WORK TASK 1
Translate this sentence from the article on Penelope Fillon into French: "The employment by Members of Parliament (MPs) of family members is in itself not illegal, but in Fillon’s case it was alleged that his wife did not in fact carry out the work she was paid for out of parliamentary, and therefore public, funds."
WORK TASK 2
Reproduce the records line for line, starting at their first line and ending at the line that contains "na obsługę faktur.", with both of those lines included.

PAGE EXTRACT
'''

FranceInvestigation

Penelope Fillon: the paper-trail puzzle of 'Lady Discreet'

Former French prime minister François Fillon’s presidential election campaign nosedived after it was alleged that over several years he fraudulently employed his British-born wife Penelope as his parliamentary assistant for which she earned almost 700,000 euros paid out of public funds. While both Fillon, who was until then the lead candidate in the election, and his wife deny the fake job accusations they are currently placed under investigation in an ongoing judicial probe. The couple insist that if there is little evidence of Penelope Fillon’s presence in parliament it is because she was active in her husband’s constituency. Mediapart has carried out a detailed search through local newspaper archives to find trace of her work, and the result offers little support for their claim. Mathilde Mathieu and Antton Rouget report.

Mathilde Mathieu and Antton Rouget

This article is freely available.

It was in January when the first press revelations emerged that the conservative presidential candidate François Fillon had employed his wife Penelope as his parliamentary assistant over several years during the period between 1986 and 2013.

The employment by Members of Parliament (MPs) of family members is in itself not illegal, but in Fillon’s case it was alleged that his wife did not in fact carry out the work she was paid for out of parliamentary, and therefore public, funds. According to Fillon’s own calculations, his wife received a total of more than 680,000 euros as parliamentary assistant to himself and, when he became a minister in 2002, to the deputy who stood in for him as active MP.

With little evidence that Penelope Fillon actually worked at the National Assembly, to which she had no official security pass nor internal email address, the couple have both claimed she was in fact primarily active in François Fillon’s constituency in north-west France, where, according to Penelope, “I accompanied him in every village”.

The magistrates leading a judicial investigation into the suspected fraud in April contacted local newspapers that cover the constituency to request they search their archives for articles about her official activities there. That request was politely turned down, prompting Mediapart to carry out a lengthy study of local press archives, and the result, detailed below, provides little to support the claims of “Lady discrète”, as one article called her, and François Fillon.

'''

DATASET EXTRACT
'''

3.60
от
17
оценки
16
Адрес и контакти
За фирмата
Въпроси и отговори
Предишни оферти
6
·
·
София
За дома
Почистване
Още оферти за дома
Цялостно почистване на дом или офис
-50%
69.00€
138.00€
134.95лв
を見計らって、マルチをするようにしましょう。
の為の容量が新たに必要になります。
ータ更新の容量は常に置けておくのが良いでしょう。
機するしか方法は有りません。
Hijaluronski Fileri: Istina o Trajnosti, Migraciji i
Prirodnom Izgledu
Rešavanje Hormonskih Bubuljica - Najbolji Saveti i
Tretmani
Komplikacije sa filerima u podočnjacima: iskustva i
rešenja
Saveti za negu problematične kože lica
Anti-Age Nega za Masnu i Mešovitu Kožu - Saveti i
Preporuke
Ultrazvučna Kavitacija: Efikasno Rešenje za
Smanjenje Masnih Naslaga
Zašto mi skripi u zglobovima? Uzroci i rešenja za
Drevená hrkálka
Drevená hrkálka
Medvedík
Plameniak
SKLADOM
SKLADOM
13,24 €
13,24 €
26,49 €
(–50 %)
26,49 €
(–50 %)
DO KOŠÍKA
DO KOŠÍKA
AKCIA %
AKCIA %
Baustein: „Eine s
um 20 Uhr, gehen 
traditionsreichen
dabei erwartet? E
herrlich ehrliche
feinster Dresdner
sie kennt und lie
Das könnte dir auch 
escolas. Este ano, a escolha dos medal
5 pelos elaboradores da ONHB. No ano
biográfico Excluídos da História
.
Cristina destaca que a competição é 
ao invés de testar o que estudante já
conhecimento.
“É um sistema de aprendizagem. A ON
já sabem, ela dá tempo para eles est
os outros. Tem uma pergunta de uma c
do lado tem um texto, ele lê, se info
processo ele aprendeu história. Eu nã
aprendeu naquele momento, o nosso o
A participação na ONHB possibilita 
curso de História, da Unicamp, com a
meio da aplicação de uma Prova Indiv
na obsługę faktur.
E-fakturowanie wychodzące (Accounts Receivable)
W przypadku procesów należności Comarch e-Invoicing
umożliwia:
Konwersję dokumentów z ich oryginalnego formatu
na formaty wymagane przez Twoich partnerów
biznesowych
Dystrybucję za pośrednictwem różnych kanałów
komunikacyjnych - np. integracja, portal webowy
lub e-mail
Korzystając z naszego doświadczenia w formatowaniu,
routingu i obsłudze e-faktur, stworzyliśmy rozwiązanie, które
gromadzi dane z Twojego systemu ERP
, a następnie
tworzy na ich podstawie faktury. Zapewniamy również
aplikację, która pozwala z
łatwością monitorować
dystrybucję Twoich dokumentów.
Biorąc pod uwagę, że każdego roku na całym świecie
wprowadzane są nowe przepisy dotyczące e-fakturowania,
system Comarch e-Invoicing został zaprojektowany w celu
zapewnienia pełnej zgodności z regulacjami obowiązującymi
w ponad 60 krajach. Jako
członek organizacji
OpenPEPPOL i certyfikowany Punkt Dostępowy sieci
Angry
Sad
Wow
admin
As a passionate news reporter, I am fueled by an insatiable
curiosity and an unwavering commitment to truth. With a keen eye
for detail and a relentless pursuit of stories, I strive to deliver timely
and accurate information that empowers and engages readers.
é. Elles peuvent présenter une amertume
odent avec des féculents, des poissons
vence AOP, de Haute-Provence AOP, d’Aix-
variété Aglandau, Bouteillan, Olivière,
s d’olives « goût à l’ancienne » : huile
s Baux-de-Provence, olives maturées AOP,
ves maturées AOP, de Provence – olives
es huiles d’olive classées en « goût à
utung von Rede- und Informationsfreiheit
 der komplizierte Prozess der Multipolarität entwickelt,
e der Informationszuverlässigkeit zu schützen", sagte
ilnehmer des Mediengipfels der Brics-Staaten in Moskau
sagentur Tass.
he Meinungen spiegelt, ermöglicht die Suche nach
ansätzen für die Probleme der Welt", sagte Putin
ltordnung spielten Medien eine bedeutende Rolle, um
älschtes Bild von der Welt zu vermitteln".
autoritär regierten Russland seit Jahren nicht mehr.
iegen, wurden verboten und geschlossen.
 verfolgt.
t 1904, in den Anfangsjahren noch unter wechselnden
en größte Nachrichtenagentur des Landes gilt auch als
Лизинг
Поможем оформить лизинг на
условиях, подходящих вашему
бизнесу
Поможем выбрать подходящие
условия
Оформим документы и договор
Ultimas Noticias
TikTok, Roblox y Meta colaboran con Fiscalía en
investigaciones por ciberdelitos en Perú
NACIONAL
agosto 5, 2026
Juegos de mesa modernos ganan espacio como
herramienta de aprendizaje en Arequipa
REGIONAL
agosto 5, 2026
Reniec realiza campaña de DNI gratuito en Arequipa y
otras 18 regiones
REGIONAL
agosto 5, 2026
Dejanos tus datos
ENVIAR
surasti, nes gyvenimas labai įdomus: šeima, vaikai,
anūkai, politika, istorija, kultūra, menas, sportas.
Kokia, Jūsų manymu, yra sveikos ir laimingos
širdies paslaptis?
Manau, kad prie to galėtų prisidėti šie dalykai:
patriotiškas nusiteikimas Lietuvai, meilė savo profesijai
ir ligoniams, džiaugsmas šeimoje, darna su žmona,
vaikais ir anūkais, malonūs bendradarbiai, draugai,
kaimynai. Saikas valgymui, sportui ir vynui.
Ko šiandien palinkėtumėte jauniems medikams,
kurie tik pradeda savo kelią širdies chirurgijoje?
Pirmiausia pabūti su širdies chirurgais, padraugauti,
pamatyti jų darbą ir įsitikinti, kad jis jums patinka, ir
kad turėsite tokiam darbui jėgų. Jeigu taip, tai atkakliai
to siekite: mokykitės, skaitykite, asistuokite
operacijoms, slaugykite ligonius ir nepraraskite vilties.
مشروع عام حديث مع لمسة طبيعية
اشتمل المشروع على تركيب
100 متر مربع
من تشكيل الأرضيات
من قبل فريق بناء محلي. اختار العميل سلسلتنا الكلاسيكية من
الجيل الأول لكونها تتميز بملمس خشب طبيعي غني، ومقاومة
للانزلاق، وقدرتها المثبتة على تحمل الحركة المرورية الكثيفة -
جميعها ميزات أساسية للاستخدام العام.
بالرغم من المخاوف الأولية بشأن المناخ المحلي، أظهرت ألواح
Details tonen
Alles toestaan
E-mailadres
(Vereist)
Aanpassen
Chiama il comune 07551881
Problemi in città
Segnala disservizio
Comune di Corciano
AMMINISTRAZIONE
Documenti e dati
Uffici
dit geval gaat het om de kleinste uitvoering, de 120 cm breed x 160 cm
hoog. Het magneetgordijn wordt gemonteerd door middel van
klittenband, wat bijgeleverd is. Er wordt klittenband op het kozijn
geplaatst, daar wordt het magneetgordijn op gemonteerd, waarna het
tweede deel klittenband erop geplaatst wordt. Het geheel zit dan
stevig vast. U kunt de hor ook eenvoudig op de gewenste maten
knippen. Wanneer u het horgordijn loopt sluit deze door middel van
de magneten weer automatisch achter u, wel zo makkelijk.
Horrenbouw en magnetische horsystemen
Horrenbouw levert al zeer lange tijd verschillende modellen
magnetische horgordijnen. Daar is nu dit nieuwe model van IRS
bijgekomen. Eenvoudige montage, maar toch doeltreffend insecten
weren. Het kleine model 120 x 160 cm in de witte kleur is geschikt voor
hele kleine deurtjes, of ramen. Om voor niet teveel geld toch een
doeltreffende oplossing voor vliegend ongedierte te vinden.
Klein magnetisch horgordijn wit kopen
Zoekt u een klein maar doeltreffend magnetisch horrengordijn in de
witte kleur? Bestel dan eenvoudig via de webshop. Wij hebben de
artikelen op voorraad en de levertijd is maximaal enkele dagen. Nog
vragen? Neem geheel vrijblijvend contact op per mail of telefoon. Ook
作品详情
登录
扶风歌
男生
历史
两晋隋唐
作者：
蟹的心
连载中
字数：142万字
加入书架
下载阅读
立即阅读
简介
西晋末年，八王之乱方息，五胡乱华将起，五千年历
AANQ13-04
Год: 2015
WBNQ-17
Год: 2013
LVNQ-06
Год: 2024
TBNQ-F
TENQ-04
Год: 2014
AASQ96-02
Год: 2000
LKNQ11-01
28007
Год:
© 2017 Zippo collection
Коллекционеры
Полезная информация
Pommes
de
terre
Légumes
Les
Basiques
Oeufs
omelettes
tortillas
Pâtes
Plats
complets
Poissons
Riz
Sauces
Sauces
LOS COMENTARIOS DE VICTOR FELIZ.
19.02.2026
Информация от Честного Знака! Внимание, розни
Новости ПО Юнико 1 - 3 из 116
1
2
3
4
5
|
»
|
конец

'''

WORKED SOLUTION 1
L’emploi de membres de leur famille par des membres du Parlement (députés) n’est pas illégal en soi, mais dans le cas de Fillon, il a été allégué que son épouse n’avait pas réellement effectué le travail pour lequel elle était rémunérée sur des fonds parlementaires, et donc publics.

WORKED SOLUTION 2
3.60
от
17
оценки
16
Адрес и контакти
За фирмата
Въпроси и отговори
Предишни оферти
6
·
·
София
За дома
Почистване
Още оферти за дома
Цялостно почистване на дом или офис
-50%
69.00€
138.00€
134.95лв
を見計らって、マルチをするようにしましょう。
の為の容量が新たに必要になります。
ータ更新の容量は常に置けておくのが良いでしょう。
機するしか方法は有りません。
Hijaluronski Fileri: Istina o Trajnosti, Migraciji i
Prirodnom Izgledu
Rešavanje Hormonskih Bubuljica - Najbolji Saveti i
Tretmani
Komplikacije sa filerima u podočnjacima: iskustva i
rešenja
Saveti za negu problematične kože lica
Anti-Age Nega za Masnu i Mešovitu Kožu - Saveti i
Preporuke
Ultrazvučna Kavitacija: Efikasno Rešenje za
Smanjenje Masnih Naslaga
Zašto mi skripi u zglobovima? Uzroci i rešenja za
Drevená hrkálka
Drevená hrkálka
Medvedík
Plameniak
SKLADOM
SKLADOM
13,24 €
13,24 €
26,49 €
(–50 %)
26,49 €
(–50 %)
DO KOŠÍKA
DO KOŠÍKA
AKCIA %
AKCIA %
Baustein: „Eine s
um 20 Uhr, gehen 
traditionsreichen
dabei erwartet? E
herrlich ehrliche
feinster Dresdner
sie kennt und lie
Das könnte dir auch 
escolas. Este ano, a escolha dos medal
5 pelos elaboradores da ONHB. No ano
biográfico Excluídos da História
.
Cristina destaca que a competição é 
ao invés de testar o que estudante já
conhecimento.
“É um sistema de aprendizagem. A ON
já sabem, ela dá tempo para eles est
os outros. Tem uma pergunta de uma c
do lado tem um texto, ele lê, se info
processo ele aprendeu história. Eu nã
aprendeu naquele momento, o nosso o
A participação na ONHB possibilita 
curso de História, da Unicamp, com a
meio da aplicação de uma Prova Indiv
na obsługę faktur.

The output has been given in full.